Grief itself is a central theme of the film-- specifically in the way that the supporting characters represent different reactions to it. One can laugh at it (Mark), ignore it (Christian), study it (Josh), or push it down and internalize it (Dani). However, these reactions also brilliantly align with an audience's reactions to horror films in general. Some try to defuse the scares with laughter, some ignore it or tune out, and others try to intellectually rationalize it. Midsommar deftly disarms these defence mechanisms. It deliberately leans into its own ridiculousness; laughter has no effect. It's too disturbing and messed up to completely ignore. And its too irrational and illogical to study or understand. So-- the film pushes its audience to the final alternative, what Dani herself embraces: sheer immersion and envelopment in a foreign environment, whatever the result may be.
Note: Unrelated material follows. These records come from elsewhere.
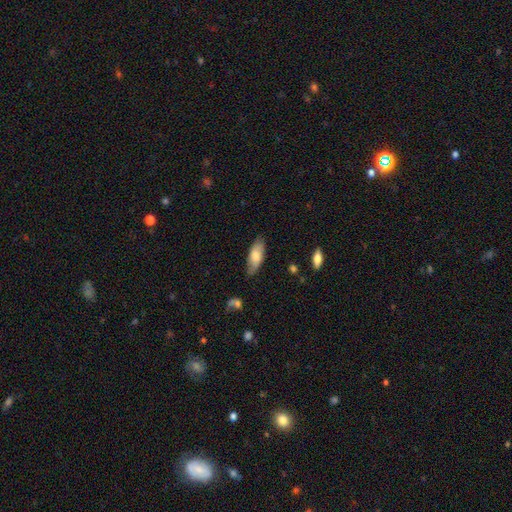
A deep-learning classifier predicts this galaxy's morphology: smooth-or-featured: smooth: 71% | featured or disk: 23% | star or artifact: 6%
  how-rounded: in between: 76% | cigar-shaped: 21% | round: 2%
  merging: none: 75% | minor disturbance: 20% | major disturbance: 3% | merger: 2%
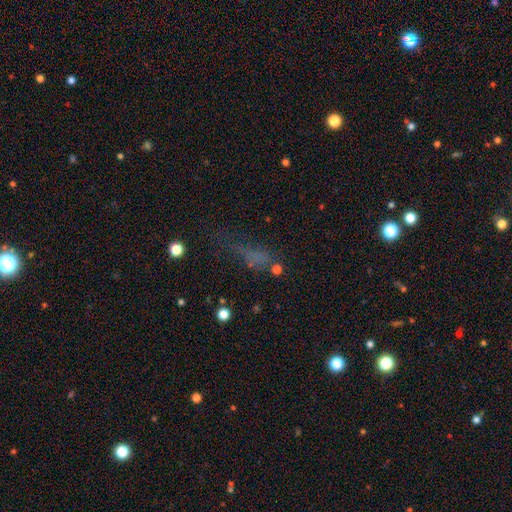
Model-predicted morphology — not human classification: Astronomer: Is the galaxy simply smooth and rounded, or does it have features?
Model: smooth — 48% (runner-up: star or artifact, 31%).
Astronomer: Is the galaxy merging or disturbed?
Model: none — 41% (runner-up: major disturbance, 31%).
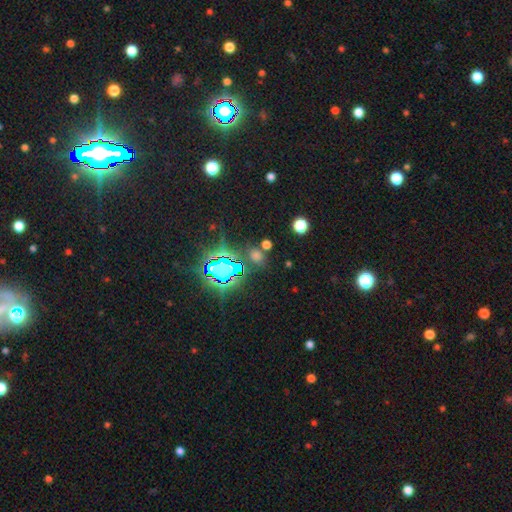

However, this leads me to one minor point of criticism: sometimes the characters felt too much like an embodiment of their own niche reactions. At times their individual characterization was sacrificed in service of balancing the varied tone of the film. The character arcs of the supporting cast were not nearly as powerful as the protagonist's emotional journey. Which, to an extent, I think is the point-- the film is first and foremost Dani's experience. But it does try to extend itself, with a varying degree of success, to the others in the group.
Speaking of which, Florence Pugh is simply astounding in the central role. Her performance is raw, powerful, and captivating. And, as a whole, the film is just as captivating on a technical level, with numerous shots that left me baffled at how well they were pulled off. Midsommar definitely asserts Ari Aster as a force to be reckoned with.